Content revision data
╭──

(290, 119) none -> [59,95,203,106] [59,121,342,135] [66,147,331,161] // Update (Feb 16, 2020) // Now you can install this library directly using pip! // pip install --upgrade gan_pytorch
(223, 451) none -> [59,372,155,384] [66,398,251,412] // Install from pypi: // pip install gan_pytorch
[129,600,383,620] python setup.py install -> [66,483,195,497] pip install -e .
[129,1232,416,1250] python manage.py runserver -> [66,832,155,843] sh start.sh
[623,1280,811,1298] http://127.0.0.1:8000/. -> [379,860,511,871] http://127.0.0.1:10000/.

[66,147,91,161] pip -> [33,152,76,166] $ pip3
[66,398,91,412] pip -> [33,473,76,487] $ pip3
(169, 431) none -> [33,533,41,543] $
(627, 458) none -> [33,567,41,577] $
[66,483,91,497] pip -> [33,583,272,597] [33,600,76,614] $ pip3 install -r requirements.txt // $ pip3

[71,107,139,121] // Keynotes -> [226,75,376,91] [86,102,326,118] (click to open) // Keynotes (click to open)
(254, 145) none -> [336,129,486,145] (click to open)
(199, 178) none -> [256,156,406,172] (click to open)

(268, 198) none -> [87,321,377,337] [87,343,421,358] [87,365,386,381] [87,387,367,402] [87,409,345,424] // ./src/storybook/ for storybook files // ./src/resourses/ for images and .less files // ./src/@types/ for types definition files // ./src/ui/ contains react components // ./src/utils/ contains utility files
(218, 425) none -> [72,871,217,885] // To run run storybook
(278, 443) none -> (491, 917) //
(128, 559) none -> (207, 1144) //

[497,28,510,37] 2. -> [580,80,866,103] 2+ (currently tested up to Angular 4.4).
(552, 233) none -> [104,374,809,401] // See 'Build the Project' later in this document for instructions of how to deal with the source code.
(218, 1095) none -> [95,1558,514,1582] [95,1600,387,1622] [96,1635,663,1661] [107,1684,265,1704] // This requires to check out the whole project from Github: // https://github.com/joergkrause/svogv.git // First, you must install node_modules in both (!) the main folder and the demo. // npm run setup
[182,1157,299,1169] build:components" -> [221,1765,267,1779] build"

╰──

Problem. Return the number of lines in the records holding the string "setup", without any other words.

Response. 2